指定課題: 下にある、銃器や弾道学の本と雑誌『ニコニコ』からの抜き書きを、最後の文の後から書き継いでください。
===== 引用文
▼銅金義一(大佐)『銃器の科学』S19-12(3版3000部)、初版S18-7
※所蔵は北海道教育大学の函館図書館。
拳銃は、天正13年、伊国にて、青銅製のもの、大村、有馬、大友の使節に、マンドウア〔マントヴァ?〕城主より贈られる。
6連発ピストルは、嘉永6年のぺルリ来港で初めてもたらされた。
米のベネットメルシーLMG。※日本の96式や11年式に近いレイアウトだ。1909の発明という。
小銃の仕事を馬力で表せば、2900馬力。
馬力あたりの重量を算出すれば、0.0014kg/馬力 である。こんな効率の高いエンジンはない。
民国四年式 という よくわからぬLMG。バットストックは11年式。バイポッドはM60のようである。側方給弾らしい。
▼福村省三『弾道ノ数学』S19-5(三版)、初版はS6
著者は兵学校の教官。
数学の専門家は「理学博士」。
存速 remaining velocity
弾道上の任意の点におけるタマのスピードのこと。記号は v である。
計算によれば、両艦の距離が小のとき、追撃艦の方が、発射した砲弾の落速が大となって、有利。
距離大のときは、反対に、射撃しつつ退却する艦の方が、砲弾の落速が大となり、有利になる。
弾道学では、半数必中界は「楕円」である。
このテキストでは「半数必中楕円」と書いてある(p.335)。
1918にパリに189発落下したベルタ砲の弾着データから計算すると、半数必中楕円は、長径4540m、短径2600mだった。
▼雑誌『ニコニコ』
第一号 M44-2-11。
第13号 M45-2。記者が、汚穢屋になる。それも銀座で。舟で木挽橋から持ち去るのだが、陸上は大八車に桶を12個ばかり積んで行く。
第28号。
本間さまには及びもないが……は明治の前。もともと姫路の油屋手代で、大坂で巨富を成した者。
家憲は絶対秘密だが、こんな感じらしい。あらゆる業は一門内で分担する。投機しない。蓄妾しない。富豪と縁組しない。当主は相続前後に全国を見て回れ。
本間家は、写真も外部には出さない。
第32号。
海軍省は、建物は立派だが、入ろうとする者に対して威圧的である。陸軍省は、古い木造の粗末なものだが、受付は親切丁寧。大臣が、新聞記者にもすぐ会ってくれる。もちろん、局長や次官も。
第53号。
井上剣花坊「維新史の裏面(下)」。幕末のテロリストが家を焼くには「焼玉」あり。桐灰を細末に砕き、それに火薬を混ぜて紙に包み、口火をつけて用いる。
==========
===== 提供データ
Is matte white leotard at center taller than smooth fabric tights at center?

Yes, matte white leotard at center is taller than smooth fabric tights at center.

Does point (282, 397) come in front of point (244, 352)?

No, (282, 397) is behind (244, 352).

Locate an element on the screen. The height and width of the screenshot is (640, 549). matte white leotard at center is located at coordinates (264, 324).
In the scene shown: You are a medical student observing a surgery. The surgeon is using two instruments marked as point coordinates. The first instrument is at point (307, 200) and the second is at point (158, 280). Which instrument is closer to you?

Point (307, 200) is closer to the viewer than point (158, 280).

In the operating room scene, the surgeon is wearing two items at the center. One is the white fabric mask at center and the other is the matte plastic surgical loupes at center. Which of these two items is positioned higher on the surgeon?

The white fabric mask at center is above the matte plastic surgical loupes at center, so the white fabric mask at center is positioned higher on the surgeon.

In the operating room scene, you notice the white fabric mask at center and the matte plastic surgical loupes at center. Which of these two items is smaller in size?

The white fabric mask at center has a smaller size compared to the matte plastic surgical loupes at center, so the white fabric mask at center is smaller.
==========
===== 提供データ
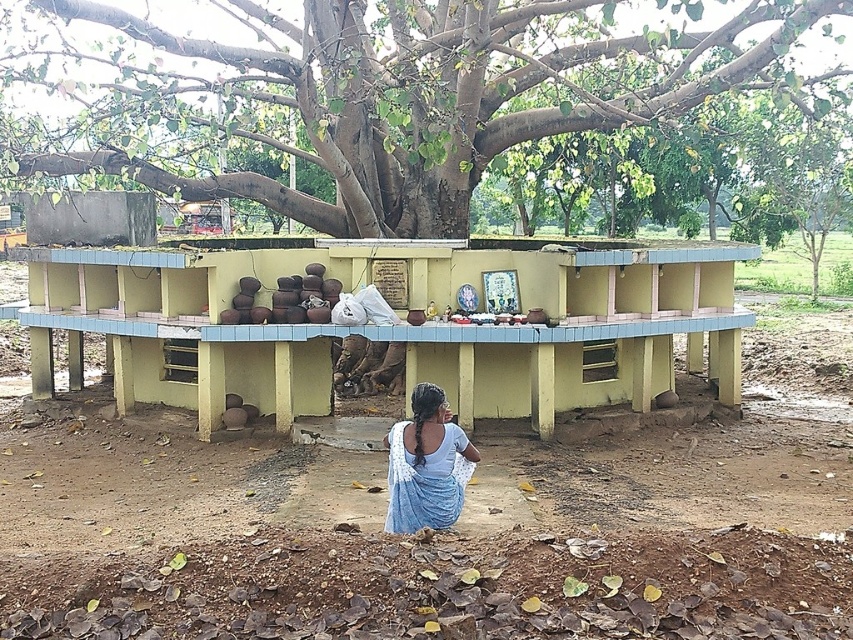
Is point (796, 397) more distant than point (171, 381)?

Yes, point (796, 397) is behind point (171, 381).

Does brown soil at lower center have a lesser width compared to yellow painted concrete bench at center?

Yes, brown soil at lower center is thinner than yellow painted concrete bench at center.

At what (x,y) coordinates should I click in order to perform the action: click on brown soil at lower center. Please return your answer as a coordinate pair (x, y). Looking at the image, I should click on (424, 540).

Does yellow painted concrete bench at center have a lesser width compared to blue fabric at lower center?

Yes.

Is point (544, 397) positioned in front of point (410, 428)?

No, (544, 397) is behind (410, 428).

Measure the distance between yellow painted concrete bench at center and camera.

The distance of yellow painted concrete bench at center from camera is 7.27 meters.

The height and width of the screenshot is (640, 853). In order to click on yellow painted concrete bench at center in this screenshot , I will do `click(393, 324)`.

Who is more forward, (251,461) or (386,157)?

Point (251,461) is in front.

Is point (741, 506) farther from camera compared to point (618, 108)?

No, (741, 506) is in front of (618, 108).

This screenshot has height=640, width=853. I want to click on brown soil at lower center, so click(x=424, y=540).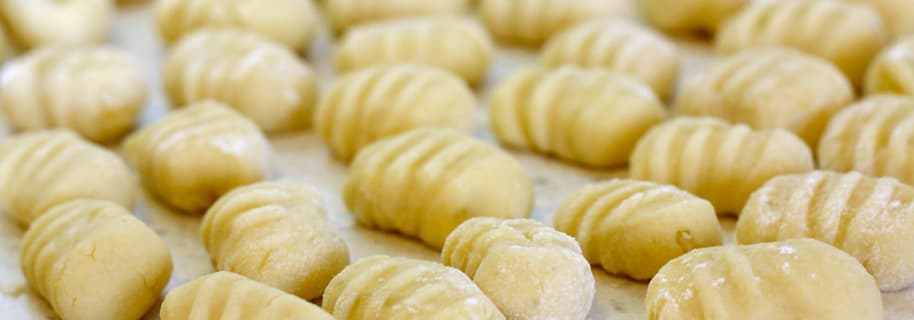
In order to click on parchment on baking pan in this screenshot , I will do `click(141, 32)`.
==========
課題の出力:
▼牧野輝智『現代発明家伝』M44-9
※『発明界之四十七士 発明及発明家』という出版物も、まったく同じ牧野の『発明』誌の連載をまとめてある。
村田経芳。天保3-6-10生まれ。戊辰では参謀心得。
専門知識の少ない下級技術者を相手に、みずから槌を執って、苦心惨憺。ついに十三年式銃を案出した。
M15に13年式を携え、遍く欧州諸国を巡視した。
日清戦争においてわが陸兵のほとんど全部に使用せられ、連戦連捷の栄誉を荷ふに至った軍銃は実にこの十三年式および十八年式村田銃である。尤も日清戦争以前において翁はさらに十連発の軍銃を完成し、二十三年式村田銃の名を以てその製作に着手していたけれども、日清戦争のときまでは支給が行きわたらず、二十三年式は僅に台湾占領の節、使用せられただけに過ぎなかった。故に日清戦争は十三年式銃および十八年式銃の活劇舞台とも言ふべきである(携行数十一万梃)。その後、三十三年、北清事変の頃には、二十三年式銃が各師団に行き渡り、その特長は広島兵および善通寺兵により充分発揮せられた。
もし翁が出ずして我が兵器を一新しなかったならば有坂銃の如き精鋭なる銃器が突然に起るはずはない。要するに翁は我が兵器界の鼻祖である。大恩人である。
村田刀を数本試作したところで、ある日、部下の愛剣家を招き、競剣会を催した。
別役少将、富岡少将ら十数名がやってきて、まず豚の首、次に銅の延べ金、最後に鉄線を切った。
村田刀は少し曲がったが鉄線を断ち切り、ひとり応じた富岡の兼元は延べ銅にきりつけボロボロに。
翁、齢ようやく加わり、特に昨今は著しく健康を害している。※この本はM44-9-7に納本されている。序文はM44-7、著者前文はM44-8。博文館の類似本はM42-5、雑誌『発明』はM39創刊。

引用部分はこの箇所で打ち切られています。